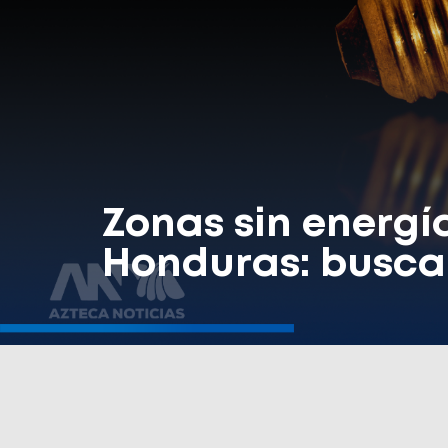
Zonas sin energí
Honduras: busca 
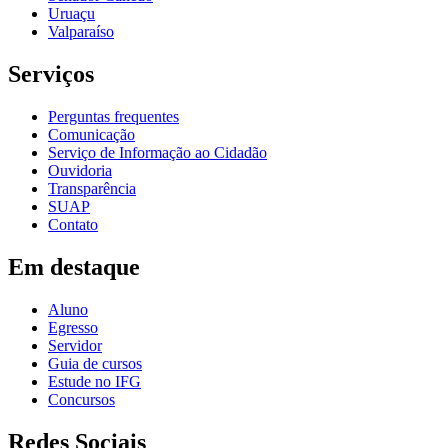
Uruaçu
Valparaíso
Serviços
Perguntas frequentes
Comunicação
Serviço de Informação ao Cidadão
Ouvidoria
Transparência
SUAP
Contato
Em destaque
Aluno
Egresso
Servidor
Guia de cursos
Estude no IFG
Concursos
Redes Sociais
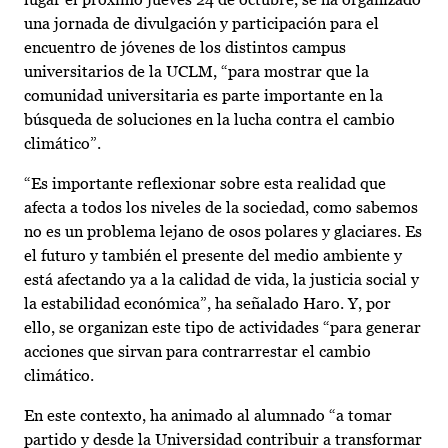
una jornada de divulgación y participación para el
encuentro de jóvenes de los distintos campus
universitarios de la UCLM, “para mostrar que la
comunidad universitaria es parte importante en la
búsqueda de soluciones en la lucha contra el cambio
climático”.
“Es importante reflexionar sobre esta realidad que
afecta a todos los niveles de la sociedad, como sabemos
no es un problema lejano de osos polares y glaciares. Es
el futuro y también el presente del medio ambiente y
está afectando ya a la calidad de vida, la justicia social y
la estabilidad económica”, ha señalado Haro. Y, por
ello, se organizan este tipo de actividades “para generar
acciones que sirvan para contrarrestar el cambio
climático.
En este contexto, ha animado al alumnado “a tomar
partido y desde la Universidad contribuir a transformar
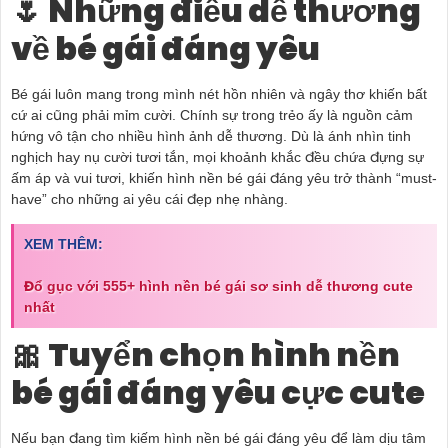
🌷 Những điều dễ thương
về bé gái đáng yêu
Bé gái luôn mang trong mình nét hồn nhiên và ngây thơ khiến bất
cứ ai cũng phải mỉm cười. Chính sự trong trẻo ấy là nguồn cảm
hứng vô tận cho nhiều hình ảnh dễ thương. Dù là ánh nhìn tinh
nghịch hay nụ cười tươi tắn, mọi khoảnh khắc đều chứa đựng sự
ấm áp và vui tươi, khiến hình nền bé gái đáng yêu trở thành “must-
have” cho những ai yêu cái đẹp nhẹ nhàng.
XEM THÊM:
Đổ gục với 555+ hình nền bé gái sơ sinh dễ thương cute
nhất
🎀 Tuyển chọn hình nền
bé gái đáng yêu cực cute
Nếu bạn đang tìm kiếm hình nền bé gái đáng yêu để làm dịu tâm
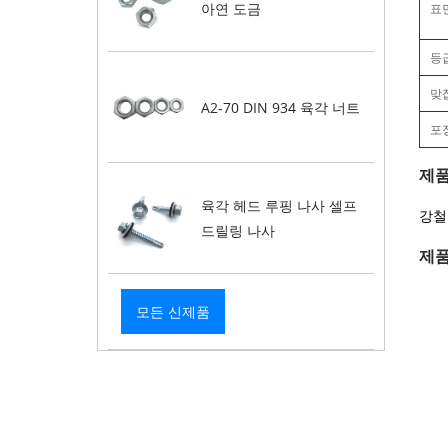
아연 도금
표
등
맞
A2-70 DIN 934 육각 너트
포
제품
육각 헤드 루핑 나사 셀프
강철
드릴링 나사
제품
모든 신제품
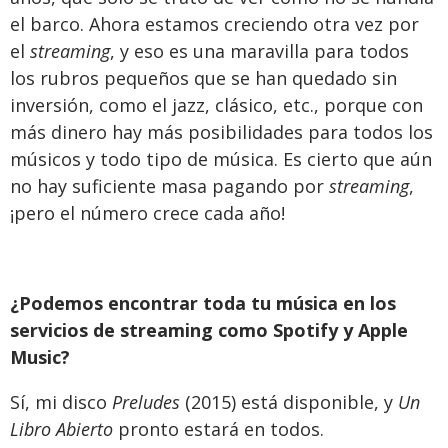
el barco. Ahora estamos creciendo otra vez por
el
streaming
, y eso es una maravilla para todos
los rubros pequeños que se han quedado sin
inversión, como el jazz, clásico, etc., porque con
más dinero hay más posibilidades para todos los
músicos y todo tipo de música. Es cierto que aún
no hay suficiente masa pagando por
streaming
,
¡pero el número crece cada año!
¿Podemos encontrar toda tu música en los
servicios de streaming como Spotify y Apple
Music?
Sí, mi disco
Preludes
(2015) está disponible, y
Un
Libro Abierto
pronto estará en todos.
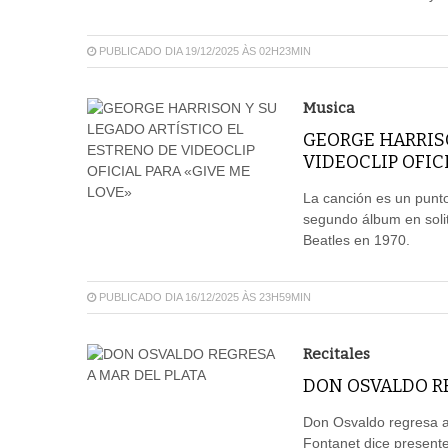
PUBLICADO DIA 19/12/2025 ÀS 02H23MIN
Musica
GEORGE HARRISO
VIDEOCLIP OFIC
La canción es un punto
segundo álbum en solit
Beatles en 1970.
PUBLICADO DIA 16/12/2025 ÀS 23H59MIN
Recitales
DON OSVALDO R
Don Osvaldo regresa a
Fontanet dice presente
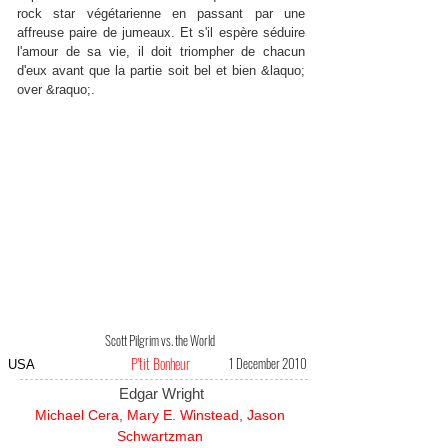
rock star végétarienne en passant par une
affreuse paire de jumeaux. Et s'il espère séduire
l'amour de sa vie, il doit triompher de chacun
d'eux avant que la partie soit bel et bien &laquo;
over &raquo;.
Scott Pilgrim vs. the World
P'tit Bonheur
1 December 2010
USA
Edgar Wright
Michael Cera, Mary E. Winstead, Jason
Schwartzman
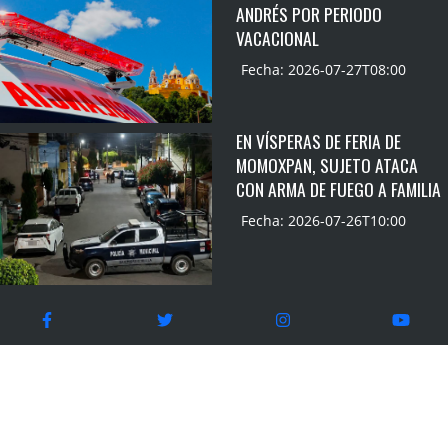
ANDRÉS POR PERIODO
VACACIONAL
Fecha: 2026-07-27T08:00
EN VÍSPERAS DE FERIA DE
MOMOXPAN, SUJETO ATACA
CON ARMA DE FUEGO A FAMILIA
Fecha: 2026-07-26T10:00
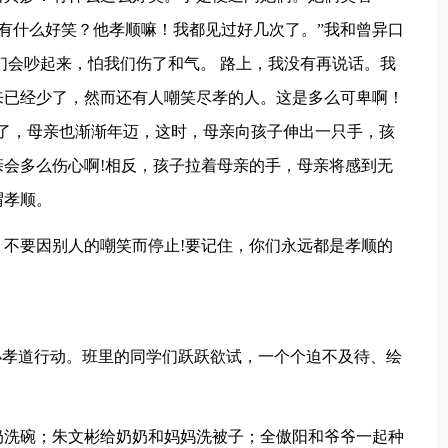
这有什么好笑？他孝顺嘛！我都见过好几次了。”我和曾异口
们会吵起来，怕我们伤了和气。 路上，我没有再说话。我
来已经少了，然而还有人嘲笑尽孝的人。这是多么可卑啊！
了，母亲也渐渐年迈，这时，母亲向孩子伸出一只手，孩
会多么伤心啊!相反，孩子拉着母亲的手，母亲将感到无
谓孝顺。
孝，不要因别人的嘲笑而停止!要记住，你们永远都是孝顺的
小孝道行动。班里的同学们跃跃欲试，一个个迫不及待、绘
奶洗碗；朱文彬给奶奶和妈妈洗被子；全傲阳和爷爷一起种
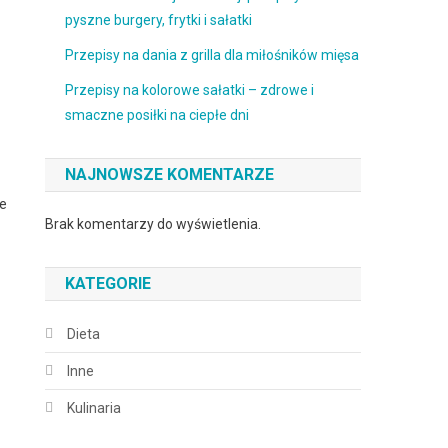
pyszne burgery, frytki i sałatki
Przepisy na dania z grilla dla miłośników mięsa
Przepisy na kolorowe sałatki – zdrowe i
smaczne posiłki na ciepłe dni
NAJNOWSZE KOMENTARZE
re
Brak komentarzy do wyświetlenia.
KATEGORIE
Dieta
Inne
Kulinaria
* * *
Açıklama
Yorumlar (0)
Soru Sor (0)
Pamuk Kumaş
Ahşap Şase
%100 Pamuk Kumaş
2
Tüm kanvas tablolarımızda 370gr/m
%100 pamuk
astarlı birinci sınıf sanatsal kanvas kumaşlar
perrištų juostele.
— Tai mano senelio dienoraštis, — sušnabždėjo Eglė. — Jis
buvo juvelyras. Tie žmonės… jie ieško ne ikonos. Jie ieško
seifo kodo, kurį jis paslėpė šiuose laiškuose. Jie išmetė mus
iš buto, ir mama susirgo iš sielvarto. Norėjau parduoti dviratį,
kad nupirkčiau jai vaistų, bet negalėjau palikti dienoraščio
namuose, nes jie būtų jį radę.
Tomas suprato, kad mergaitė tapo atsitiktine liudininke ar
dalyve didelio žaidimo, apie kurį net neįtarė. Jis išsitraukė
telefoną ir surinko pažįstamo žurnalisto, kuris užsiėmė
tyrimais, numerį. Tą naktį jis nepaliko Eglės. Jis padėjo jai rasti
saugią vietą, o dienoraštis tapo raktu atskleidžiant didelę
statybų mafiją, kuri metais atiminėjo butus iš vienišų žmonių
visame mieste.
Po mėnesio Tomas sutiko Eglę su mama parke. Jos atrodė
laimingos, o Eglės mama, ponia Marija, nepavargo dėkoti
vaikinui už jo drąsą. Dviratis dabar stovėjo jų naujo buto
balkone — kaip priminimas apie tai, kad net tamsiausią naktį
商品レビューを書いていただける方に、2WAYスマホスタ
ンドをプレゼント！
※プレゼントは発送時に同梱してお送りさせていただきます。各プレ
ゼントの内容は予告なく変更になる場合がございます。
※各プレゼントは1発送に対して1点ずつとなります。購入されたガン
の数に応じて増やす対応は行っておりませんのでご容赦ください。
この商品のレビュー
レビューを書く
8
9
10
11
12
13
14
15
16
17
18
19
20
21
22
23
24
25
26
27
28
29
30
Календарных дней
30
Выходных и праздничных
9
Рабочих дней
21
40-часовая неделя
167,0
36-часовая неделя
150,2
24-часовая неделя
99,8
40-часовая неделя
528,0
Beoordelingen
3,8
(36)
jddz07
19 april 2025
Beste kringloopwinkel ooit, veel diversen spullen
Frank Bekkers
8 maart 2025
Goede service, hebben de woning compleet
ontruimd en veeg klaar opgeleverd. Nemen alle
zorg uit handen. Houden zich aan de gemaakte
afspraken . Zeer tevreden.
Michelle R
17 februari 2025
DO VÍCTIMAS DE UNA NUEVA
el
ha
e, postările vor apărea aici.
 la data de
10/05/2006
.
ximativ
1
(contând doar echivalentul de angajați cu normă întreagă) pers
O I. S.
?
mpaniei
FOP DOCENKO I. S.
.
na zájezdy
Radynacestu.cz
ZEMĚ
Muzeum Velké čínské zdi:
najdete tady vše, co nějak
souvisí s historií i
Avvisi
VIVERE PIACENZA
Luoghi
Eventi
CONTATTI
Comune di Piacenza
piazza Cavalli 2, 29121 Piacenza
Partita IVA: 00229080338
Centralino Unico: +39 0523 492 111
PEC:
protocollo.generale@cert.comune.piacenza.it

What is needed: Within the entries above, how many lines hold the string "dienoraštis"? State the number with no other words.

Expected answer: 2